II. THE VISITATION
The Mother of God, having heard from the Angel that her cousin St. Elisabeth was in her old age about to bear a child, left Nazareth and went on what, for a young maiden, must have been a difficult journey of at least five days' duration, passing through part of Galilee and the hostile Samaria until she reached the mountains of Judaea where Zachary dwelt with his wife.
"And Mary, rising up in those days, went into the hill-country with haste into a city of Juda, and she entered into the house of Zachary and saluted Elisabeth.
"And it came to pass that when Elisabeth heard the salutation of Mary, the infant leaped in her womb." (Luke i. 39, 41.)
On these words Origen comments as follows:
"Superiors go to those less highly placed that by their presence they may confer upon them some advantage. Thus both the Saviour went to John that He might sanctify his Baptism, and Mary, immediately when she heard the Angel announcing that she had conceived the Saviour, and that her kinswoman Elisabeth was with child, rising with haste went into the hill-country and entered the house of Elisabeth. But Jesus, whom she bore within her, hastened to sanctify John who lay as yet in his mother's womb. The infant did not exult in the womb before Mary came and saluted Elisabeth, but the moment when Mary spoke the word, which the Son of God, in His Mother's womb, had suggested to her, the infant exulted with joy, and then it was that Jesus first made His Forerunner a Prophet" (Homil, VII. in Lucam, 2)
Surely a most wonderful mystery ! The Divine Babe and His Mother visit Zachary and Elisabeth. Their unborn child leaps exultingly when Mary speaks, for Mary's voice is the voice of the Mother of God. Thus exulting, the Baptist becomes a Prophet, declaring and foretelling the joy that was to be given to the world through the coming of the Saviour. At that moment, according to the teaching of all Antiquity, he was himself sanctified before his birth by that Saviour Himself within the Virgin's Womb.
" Then was accomplished what the Angel had foretold: ' He shall be filled with the Holy Ghost from his mother's womb.' " (Luke i. 15.)

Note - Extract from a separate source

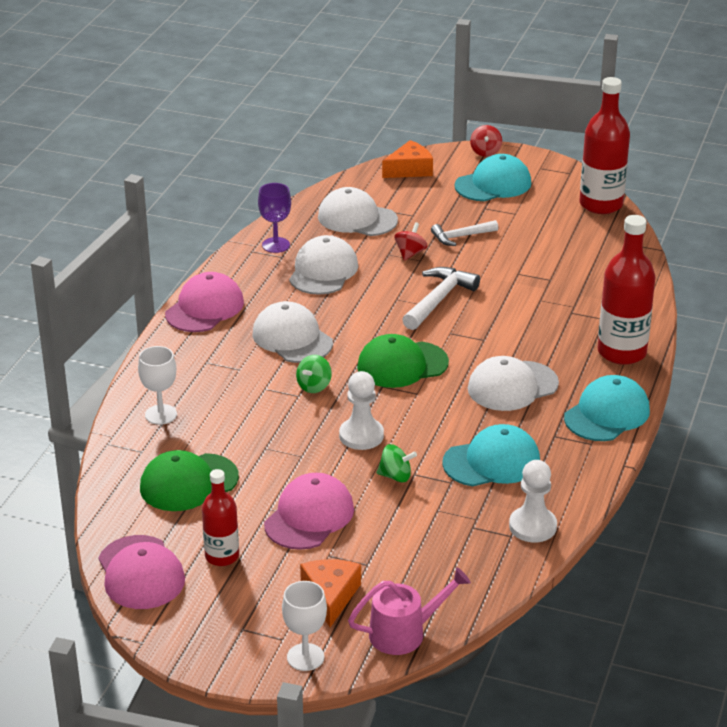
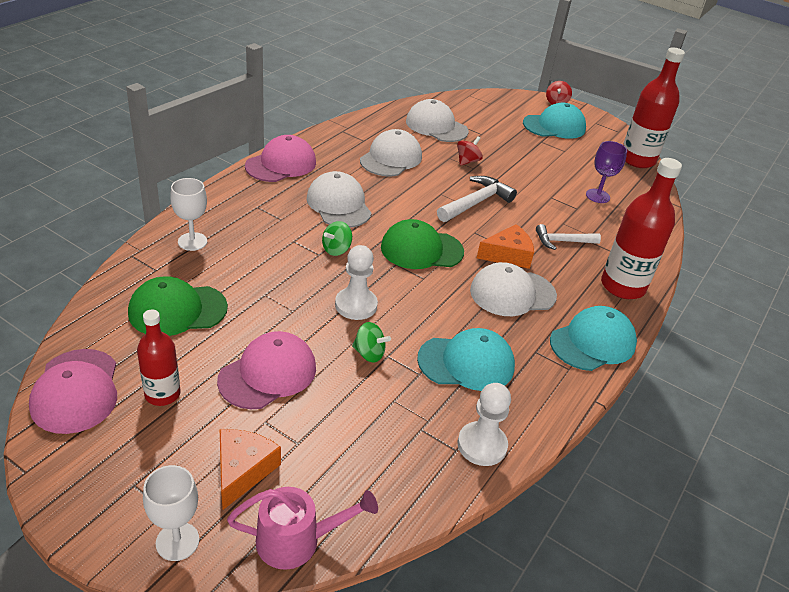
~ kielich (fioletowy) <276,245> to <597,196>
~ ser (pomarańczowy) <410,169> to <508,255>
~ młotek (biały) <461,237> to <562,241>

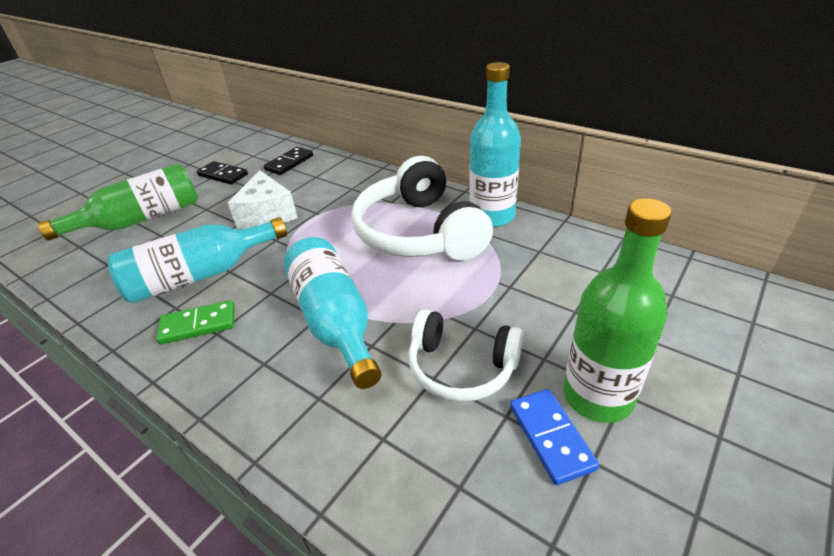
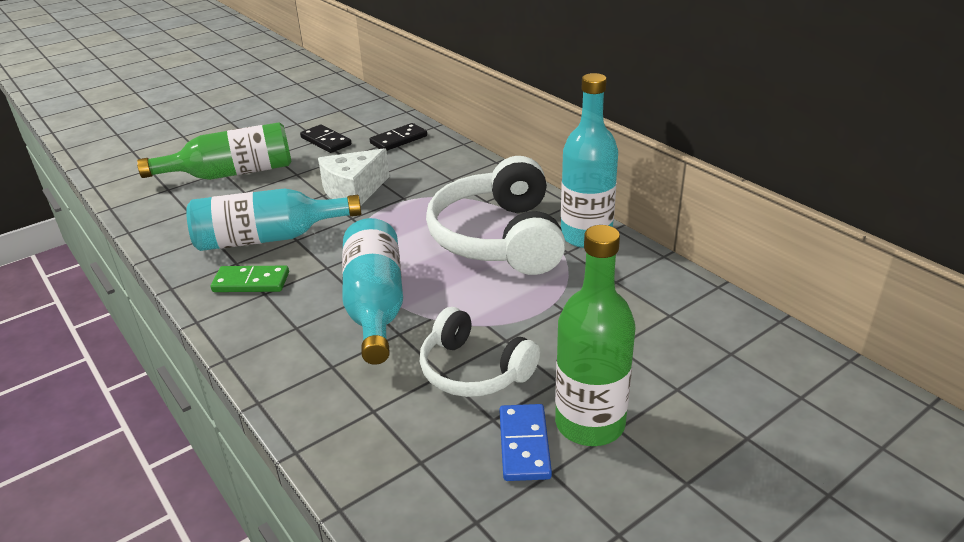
~ ser (biały) <267,214> = <354,191> 45 degrees clockwise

"And Elisabeth was filled with the Holy Ghost. And she cried out with a loud voice, and said: Blessed art thou amongst women, and blessed is the Fruit of thy womb. And whence is this unto me that the Mother of my Lord should come to me ? For behold so soon as the voice of thy salutation sounded in mine ears, the infant in my womb leapt for joy. And blessed art thou that hast believed, because those things shall be accomplished that were spoken to thee by the Lord." (Luke i. 41-45.)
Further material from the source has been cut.